Pilgrim Hall Museum is the oldest continuously operating public museum in the country, holding exhibits for half of the town’s 400-year history and offering what the museum terms “the world’s finest collection of early Plymouth possessions.”
After a year’s shutdown because of the pandemic, Pilgrim Hall reopened this month and is presenting an extensive new exhibit, titled “Pathfounders: Women of Plymouth,” that the museum says “resets the 400-year story of Plymouth with a focus on the lives and legacies of ‘pathfounding’ women.”
“Makers, nurturers, leaders, and survivors,” the museum states, “they made history, though their stories are often untold.”
Located at 75 Court St. in Plymouth Center, Pilgrim Hall is now open Thursday, Friday, and Saturday, from 10 a.m. to 5 p.m. Executive Director Donna Curtin said the museum expects to add more days during summer and fall. Visitors can reserve a time to visit by buying a ticket at pilgrimhall.org.
The “Pathfounders” exhibit encompasses an ambitious range of timelines and subjects, including “17th century survivors,” “18th century visionaries,” and “activists of the 19th century and leaders of the 20th century,” depicted through the museum’s extensive collection of historical artifacts and by newly created interactive multimedia displays. The show includes new films created by SmokeSygnals, a Wampanoag-owned production company.

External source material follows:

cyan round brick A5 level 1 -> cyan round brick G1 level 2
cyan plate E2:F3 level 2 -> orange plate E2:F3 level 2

The subjects of the new exhibit include the women of the English colony, described as “immigrants, conduits of family and custom,” and Wampanoag women who were “cultivators, culture bearers, and clan leaders working to uphold a way of life threatened by incursion.”
Among the Wampanoag women featured in the new show is the wife of Hobbamock, who lived with the English settlers in Plymouth during their first year to help them survive. Although she was mentioned in early Colonial records, her name has not survived. Others include Awashonks, sachem of a bordering tribe; and 19th-century Native rights activist Zerviah Gould Mitchell (1807-1898), a descendant of the Wampanoag chief Ousamequin, also called Massasoit, a sachem who made an early friendship treaty with the Pilgrim colony.

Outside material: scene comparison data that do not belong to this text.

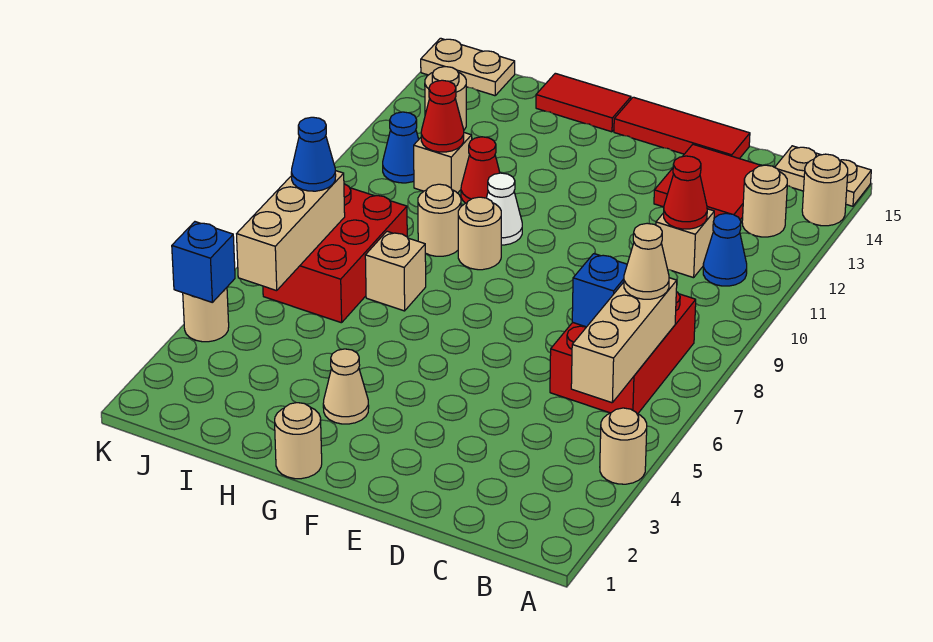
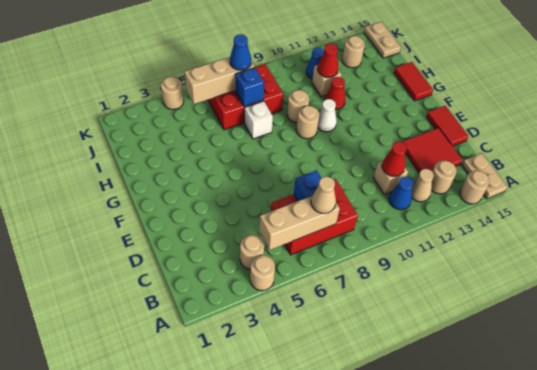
red tile D15:F15 level 1 -> red tile D15:E15 level 1
tan round brick G1 level 1 -> tan round brick B4 level 1
tan cone G3 level 1 -> tan cone B12 level 1
tan brick H7 level 1 -> white brick H7 level 1
blue brick K4 level 2 -> blue brick I7 level 2

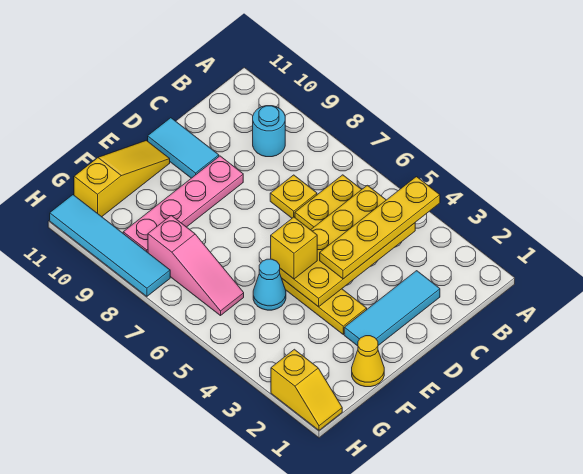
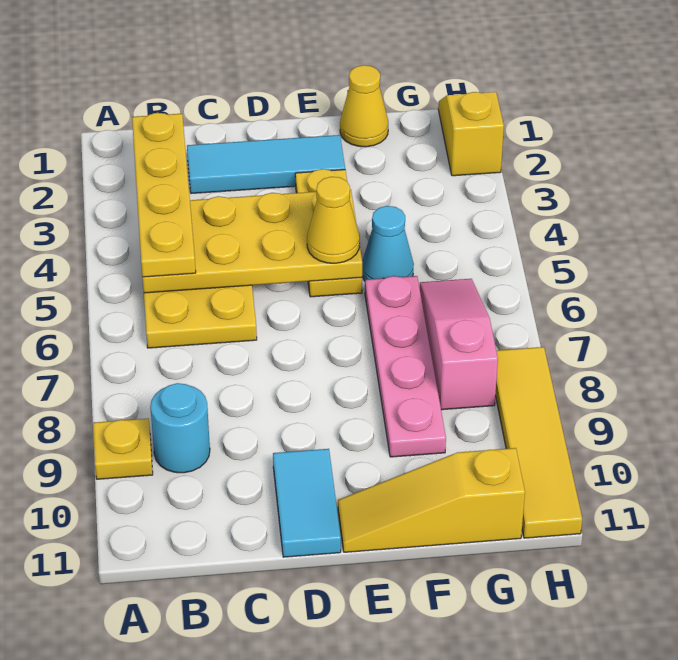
yellow plate A4:D4 level 3 -> yellow plate B2:B5 level 3
yellow plate C7 level 1 -> yellow plate A9 level 1
pink plate D9:G9 level 1 -> pink plate F6:F9 level 1
yellow brick E5 level 3 -> yellow cone E5 level 3
cyan tile H8:H11 level 1 -> yellow tile H8:H11 level 1

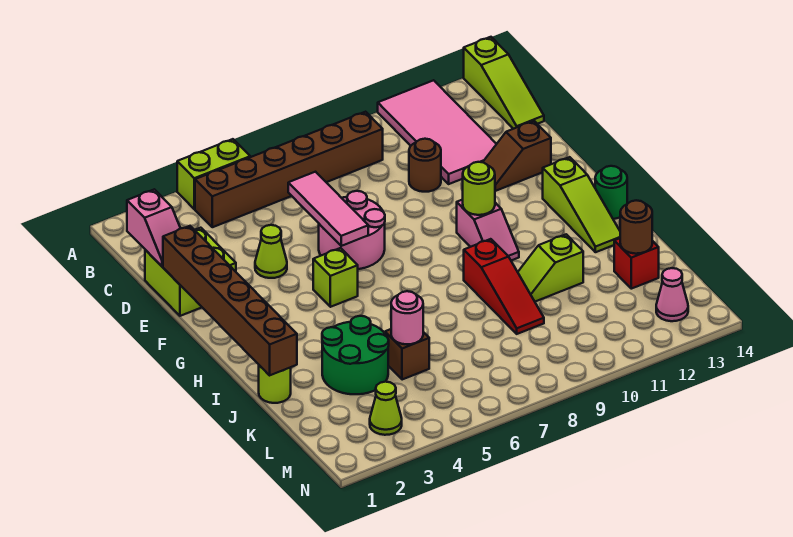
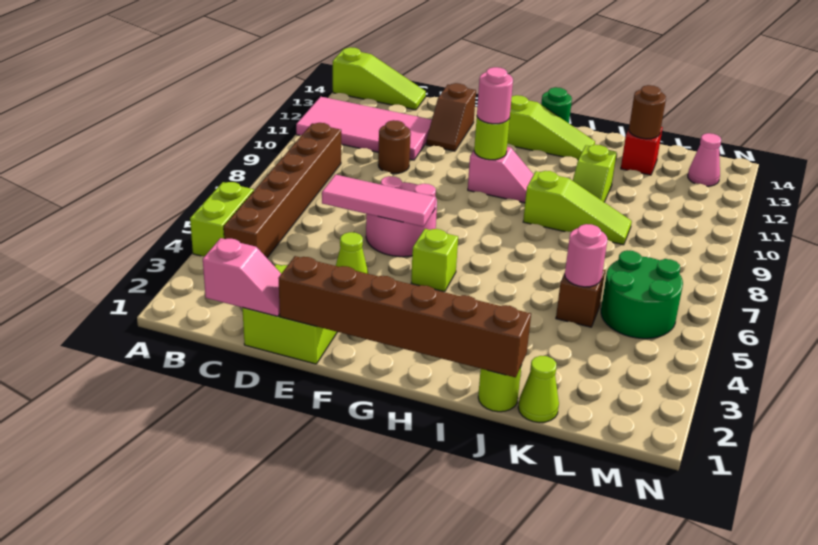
none -> pink round brick G10 level 3
red slope I9:K9 level 1 top I -> lime slope I9:K9 level 1 top I
green round brick J3:K4 level 1 -> green round brick L5:M6 level 1
lime cone M3 level 1 -> lime cone K1 level 1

New offerings on the women of the Plymouth colony include biographical film shorts on five teenage English girls, including three orphaned soon after the Mayflower’s arrival: Mary Chilton, Priscilla Mullins, and Elizabeth Tilley.
Among 18th-century figures, Mary Otis Warren, a supporter of the American Revolution and one of its first published historians, is represented in the exhibit by a pair of mourning bracelets, made from locks of her hair and that of her husband, James Warren. The exhibit also displays the indenture of the Native woman Alice Sachemus to the Otis family. Native women, visitors learn, were often indentured for debt.
Another biographical panel describes the life of Hester Winslow Watson, who is believed to have been brought to America as a captive. Some 75 percent of Black New Englanders in the 18th century, the museum states, were born in Africa.
Among 19th-century Plymouth women, the life of Abby Morton Diaz, abolitionist, working mother, and advocate for women’s rights is represented by a family photograph album. Also on display is a printed anti-slavery emblem of a kneeling slave in chains, used by Diaz and other female activists in Plymouth to decorate paper boxes for collecting donations to the abolitionist cause.
The exhibit also highlights the 19th-century activist Dr. Nellie Pierce, who helped found Plymouth’s first hospital.
Among the many historical items on display is the Brewster Book Manuscript, a volume of blank pages used for handwritten notes. Historians, Curtin said, now believe the notes in the book were not written by Pilgrim Elder William Brewster, but by fellow Mayflower passenger Edward Winslow, who wrote of the importance of women to the new colony. His script states (in period spellings) that women are “so necessary for a plantation that no man can forget them or be well without them.”
Curtin said being closed by the pandemic created opportunities for an old institution to modernize.
“Before COVID, we still actually used an old-fashioned cash register at our front desk,” she said. “Now we have an online ticketing system that’s very easy to access. More importantly, we’ve learned how essential it is to be involved in our communities. We wouldn’t have survived the long closure without the amazing support of members, friends, and the local community.”